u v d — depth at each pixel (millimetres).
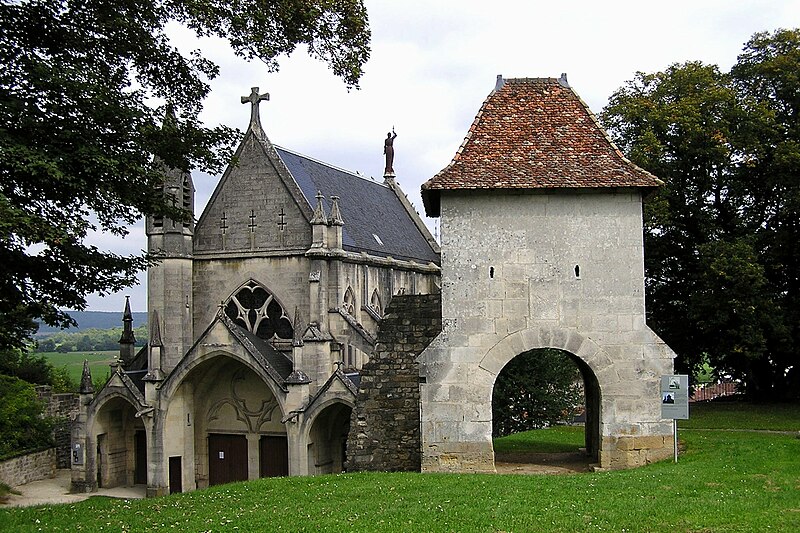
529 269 23531
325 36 21641
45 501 39625
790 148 35969
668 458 23062
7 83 18047
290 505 17969
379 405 25344
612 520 15258
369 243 50938
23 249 19188
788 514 15461
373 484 20297
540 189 23391
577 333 23375
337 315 43125
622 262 23453
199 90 22703
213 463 44219
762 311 35719
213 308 45562
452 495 18141
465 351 23500
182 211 22047
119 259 20734
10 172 17000
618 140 41469
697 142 38031
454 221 23688
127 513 18281
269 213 45000
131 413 45969
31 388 50250
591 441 27328
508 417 57656
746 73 40656
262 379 40688
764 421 32188
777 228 39000
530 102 25719
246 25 20422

######

> **Task brief**: Once the pictures are removed, repeat all of the data above exactly.

> **Answer box**:
u v d — depth at each pixel (millimetres).
529 269 23531
325 36 21641
45 501 39625
790 148 35969
668 458 23062
7 83 18047
290 505 17969
379 405 25344
612 520 15258
369 243 50938
23 249 19188
788 514 15461
373 484 20297
540 189 23391
577 333 23375
337 315 43125
622 262 23453
199 90 22703
213 463 44219
762 311 35719
213 308 45562
452 495 18141
465 351 23500
182 211 22047
119 259 20734
10 172 17000
618 140 41469
697 142 38031
454 221 23688
127 513 18281
269 213 45000
131 413 45969
31 388 50250
591 441 27328
508 417 57656
746 73 40656
262 379 40688
764 421 32188
777 228 39000
530 102 25719
246 25 20422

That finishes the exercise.